To demonstrate the feasibility of the newly proposed reactor concepts, the design analysis regarding neutronics and thermohydraulics was performed by using the general-purpose Monte Carlo codes for neutronics, the purpose-built NTR engine system code for thermohydraulics and their coupling model. The major parameters for the analysis includes material options for fuel and moderator, fuel element pitch to diameter ratio, reactor power and fuel assembly geometry. The design analysis suggests the potential design space in terms of neutronics and thermohydraulics, and provides the feasible design points by the integration process between neutronics and thermohydraulics. In addition, the material candidates for fuel and moderator were assessed to determine baseline options in the particular reactor operating conditions.
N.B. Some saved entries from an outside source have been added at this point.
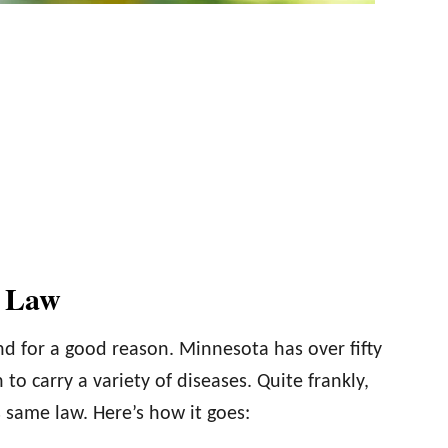
e Law
 and for a good reason. Minnesota has over fifty
o carry a variety of diseases. Quite frankly,
 same law. Here’s how it goes:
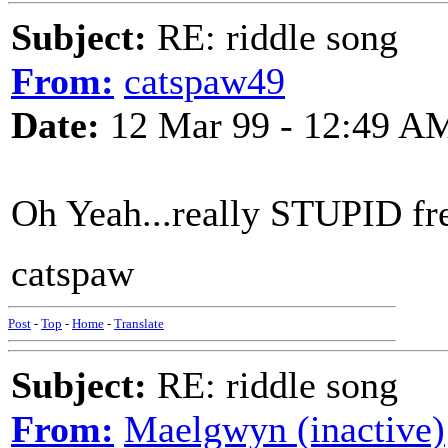
Subject:
RE: riddle song
From:
catspaw49
Date:
12 Mar 99 - 12:49 A
Oh Yeah...really STUPID fre
catspaw
Post
-
Top
-
Home
-
Translate
Subject:
RE: riddle song
From:
Maelgwyn (inactive)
The assessment results indicate that both the ternary carbide and CERMET fuels can be meritorious baselines according to certain purposes, and the zirconium hydride moderator is preferable to be a baseline because of its better thermo-mechanical properties for the advanced space propulsion reactors. The cooling capability of the new integrated fuel element core design was also proved to protect the fuel and moderator components. Besides the inherent passive safety feature of the LEU version reactor due to temperature effects on reactivity was discovered. Eventually, the analysis results demonstrate the feasibility of the proposed reactor designs in steady-state operating conditions to achieve the leading design requirements, and indicate that the innovative designs have great potentials to enhance rocket performance and/or non-proliferation capability, compared with the existing HEU-NTR designs. At each feasible design point, the rocket performance of KANUTERs are estimated to be a 19.5 kN thrust, a 4.2 thrust to engine weight ratio $(T/W+{eng})$ and a 945 s $I_{sp}$ for the HEU version

and a 51.1 kN thrust, a 4.2 $T/W_{eng}$ and 897 s Isp for the LEU version. The performance levels are better or comparable, compared with that of the state-of-the-art SNRE (with a 71.7 kN thrust, a 3.1 $T/W_{eng}$ and 860 s $I_{sp}$) during the Rover/NERVA Program.

Finally, this dissertation presents important recommendations to complete the conceptual design and to carry forward a R&D program including testing and designing in detail for the KANUTERs in the future.